Raleigh's squadron was not part of the fleet that excited the admiration of Gutierrez Flores. On the 19th he had been detached, in the words of his instructions, 'with the ships under his charge, and the Dutch squadron, to anchor near the entrance of the harbour, to take care that the ships riding near Cadiz do not escape,' and he took up a position that commanded St. Lucar as well as Cadiz. He was 'not to fight, except in self-defence,' without express instructions. At the mouth of St. Lucar he found some great ships, but they lay so near shore that he could not approach them, and finally they escaped in a mist, Raleigh very nearly running his own vessel aground. Meanwhile Essex and Charles Howard, a little in front of him, came to the conclusion in his absence that it would be best to land the soldiers and assault the town, without attempting the Spanish fleet.

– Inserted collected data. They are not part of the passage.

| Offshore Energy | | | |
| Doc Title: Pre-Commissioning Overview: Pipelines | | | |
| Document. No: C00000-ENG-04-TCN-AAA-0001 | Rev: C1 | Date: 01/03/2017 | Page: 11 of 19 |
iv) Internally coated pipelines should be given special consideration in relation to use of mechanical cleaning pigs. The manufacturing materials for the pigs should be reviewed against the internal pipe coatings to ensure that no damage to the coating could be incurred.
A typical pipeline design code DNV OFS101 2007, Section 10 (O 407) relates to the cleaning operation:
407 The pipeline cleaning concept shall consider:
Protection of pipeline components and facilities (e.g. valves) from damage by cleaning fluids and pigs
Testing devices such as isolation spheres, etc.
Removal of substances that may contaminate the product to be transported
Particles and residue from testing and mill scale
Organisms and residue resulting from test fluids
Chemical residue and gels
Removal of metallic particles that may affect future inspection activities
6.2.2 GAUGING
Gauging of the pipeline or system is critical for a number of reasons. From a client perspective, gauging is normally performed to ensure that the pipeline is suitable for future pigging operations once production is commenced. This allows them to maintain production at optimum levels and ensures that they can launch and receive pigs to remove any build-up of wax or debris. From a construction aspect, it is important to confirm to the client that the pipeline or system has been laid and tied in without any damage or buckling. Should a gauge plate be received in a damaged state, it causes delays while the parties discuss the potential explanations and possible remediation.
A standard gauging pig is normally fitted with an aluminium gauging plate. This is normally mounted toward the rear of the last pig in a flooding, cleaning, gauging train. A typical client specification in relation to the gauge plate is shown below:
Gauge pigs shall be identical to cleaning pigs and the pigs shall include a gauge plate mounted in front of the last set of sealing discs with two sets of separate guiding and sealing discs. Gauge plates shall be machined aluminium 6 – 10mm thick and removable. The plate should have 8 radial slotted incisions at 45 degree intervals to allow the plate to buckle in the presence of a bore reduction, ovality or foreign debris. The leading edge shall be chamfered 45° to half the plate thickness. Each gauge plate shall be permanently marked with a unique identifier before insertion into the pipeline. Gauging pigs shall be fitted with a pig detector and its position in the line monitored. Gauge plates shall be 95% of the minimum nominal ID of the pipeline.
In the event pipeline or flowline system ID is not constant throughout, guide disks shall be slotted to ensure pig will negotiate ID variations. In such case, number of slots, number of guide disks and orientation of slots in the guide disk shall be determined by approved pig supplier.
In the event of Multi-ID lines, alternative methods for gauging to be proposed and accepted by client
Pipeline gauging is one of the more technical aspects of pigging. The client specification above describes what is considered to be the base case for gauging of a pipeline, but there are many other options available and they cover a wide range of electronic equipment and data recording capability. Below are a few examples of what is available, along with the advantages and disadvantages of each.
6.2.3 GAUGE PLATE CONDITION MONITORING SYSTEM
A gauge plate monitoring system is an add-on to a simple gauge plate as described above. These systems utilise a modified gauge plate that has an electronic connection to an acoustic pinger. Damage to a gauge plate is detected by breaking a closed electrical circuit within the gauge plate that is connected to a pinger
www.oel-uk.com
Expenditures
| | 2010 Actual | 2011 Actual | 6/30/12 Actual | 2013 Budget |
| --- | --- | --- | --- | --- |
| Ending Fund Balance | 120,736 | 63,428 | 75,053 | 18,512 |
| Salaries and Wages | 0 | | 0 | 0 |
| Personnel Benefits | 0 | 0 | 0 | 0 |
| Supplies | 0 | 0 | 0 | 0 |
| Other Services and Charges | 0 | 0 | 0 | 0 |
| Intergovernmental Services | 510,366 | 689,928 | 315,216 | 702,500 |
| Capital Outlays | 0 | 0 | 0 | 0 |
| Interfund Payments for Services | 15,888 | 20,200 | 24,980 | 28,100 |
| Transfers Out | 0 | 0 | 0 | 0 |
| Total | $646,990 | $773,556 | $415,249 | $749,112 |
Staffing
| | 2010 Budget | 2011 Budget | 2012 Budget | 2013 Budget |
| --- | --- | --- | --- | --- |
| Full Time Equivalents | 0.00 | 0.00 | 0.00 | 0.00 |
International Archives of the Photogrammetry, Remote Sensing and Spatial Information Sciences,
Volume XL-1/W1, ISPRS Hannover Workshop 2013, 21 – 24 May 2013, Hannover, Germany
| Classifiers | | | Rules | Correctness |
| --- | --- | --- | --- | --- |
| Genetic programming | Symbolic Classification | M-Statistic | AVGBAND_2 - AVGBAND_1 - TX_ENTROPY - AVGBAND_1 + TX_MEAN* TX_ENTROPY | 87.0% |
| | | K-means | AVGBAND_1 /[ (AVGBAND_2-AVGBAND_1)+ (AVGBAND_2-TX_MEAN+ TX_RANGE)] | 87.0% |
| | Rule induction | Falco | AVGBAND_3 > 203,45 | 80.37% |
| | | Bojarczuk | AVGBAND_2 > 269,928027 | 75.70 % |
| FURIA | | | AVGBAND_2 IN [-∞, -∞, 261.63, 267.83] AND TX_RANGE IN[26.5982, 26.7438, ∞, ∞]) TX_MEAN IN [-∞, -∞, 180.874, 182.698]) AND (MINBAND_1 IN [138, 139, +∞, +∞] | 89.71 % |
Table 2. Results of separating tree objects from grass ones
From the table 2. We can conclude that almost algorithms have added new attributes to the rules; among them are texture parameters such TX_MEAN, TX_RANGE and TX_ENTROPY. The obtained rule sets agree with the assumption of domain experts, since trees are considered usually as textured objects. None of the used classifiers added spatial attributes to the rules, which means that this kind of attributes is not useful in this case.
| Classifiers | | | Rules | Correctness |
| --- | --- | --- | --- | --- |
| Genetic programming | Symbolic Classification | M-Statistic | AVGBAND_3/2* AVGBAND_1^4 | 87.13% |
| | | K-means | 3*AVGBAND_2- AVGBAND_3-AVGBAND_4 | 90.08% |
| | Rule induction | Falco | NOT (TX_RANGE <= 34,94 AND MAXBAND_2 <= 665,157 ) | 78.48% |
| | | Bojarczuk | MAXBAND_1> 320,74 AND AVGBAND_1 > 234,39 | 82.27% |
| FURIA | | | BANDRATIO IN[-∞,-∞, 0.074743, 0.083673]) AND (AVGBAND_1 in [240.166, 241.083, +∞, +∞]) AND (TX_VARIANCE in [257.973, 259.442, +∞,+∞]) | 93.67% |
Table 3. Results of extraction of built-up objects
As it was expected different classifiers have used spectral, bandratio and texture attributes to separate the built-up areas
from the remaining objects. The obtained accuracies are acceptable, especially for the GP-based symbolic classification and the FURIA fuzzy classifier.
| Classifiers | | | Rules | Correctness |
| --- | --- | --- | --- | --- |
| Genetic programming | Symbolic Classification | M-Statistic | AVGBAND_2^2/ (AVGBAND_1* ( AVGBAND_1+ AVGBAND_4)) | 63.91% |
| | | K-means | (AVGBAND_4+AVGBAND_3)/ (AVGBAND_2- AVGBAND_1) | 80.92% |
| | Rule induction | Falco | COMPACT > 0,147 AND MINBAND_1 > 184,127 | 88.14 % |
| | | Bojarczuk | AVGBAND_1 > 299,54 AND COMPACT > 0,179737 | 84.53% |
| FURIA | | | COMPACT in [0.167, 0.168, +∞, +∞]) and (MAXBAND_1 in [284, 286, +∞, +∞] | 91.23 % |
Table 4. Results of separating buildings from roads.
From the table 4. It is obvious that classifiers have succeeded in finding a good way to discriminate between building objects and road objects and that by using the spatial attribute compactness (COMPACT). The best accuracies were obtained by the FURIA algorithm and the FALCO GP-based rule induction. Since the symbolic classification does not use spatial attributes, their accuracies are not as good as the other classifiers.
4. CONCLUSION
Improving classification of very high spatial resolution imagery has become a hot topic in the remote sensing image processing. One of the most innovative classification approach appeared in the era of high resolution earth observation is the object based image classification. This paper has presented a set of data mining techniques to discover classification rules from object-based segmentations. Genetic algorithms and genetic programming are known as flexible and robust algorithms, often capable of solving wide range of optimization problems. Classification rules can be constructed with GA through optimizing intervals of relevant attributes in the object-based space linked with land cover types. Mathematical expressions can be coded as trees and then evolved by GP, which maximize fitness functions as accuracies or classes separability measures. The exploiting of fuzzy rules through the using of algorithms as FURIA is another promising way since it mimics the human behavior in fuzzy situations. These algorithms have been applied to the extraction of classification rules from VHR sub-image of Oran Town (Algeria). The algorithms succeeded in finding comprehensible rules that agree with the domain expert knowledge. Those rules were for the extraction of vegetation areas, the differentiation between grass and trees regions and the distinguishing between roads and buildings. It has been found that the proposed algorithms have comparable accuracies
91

Two hours after this determination had been arrived at, much to the dismay of many distinguished persons in the fleet whose position did not permit them to expostulate, Raleigh arrived to find Essex in the very act of disembarking his soldiers. There was a great sea on from the south, and some of the boats actually sank in the waves, but Essex nevertheless persisted, and was about to effect a landing west of the city. Raleigh came on board the 'Repulse,' 'and in the presence of all the colonels protested against the resolution,' showing Essex from his own superior knowledge and experience that by acting in this way he was running a risk of overthrowing 'the whole armies, their own lives, and her Majesty's future safety.' Essex excused himself, and laid the responsibility on the Lord Admiral.

Raleigh having once dared to oppose the generals, he received instant moral support. All the other commanders and gentlemen present clustered round him and entreated him to persist. Essex now declared himself convinced, and begged Raleigh to repeat his arguments to the Lord Admiral. Raleigh passed on to Howard's ship, 'The Ark Royal,' and by the evening the Admiral also was persuaded. Returning in his boat, as he passed the 'Repulse' Raleigh shouted up to Essex 'Intramus,' and the impetuous Earl, now as eager for a fight by sea as he had been a few hours before for a fight by land, flung his hat into the sea for joy, and prepared at that late hour to weigh anchor at once.

It took a good deal of time to get the soldiers out of the boats, and back into their respective ships. Essex, whom Raleigh seems to hint at under the cautious word 'many,' 'seeming desperately valiant, thought it a fault of mine to put off [the attack] till the morning; albeit we had neither agreed in what manner to fight, nor appointed who should lead, and who should second, whether by boarding or otherwise.' Raleigh, in his element when rapid action was requisite, passed to and fro between the generals, and at last from his own ship wrote a hasty letter to the Lord Admiral, giving his opinion as to the best way to arrange the order of battle, and requesting him to supply a couple of great fly-boats to attack each of the Spanish galleons, so that the latter might be captured before they were set on fire.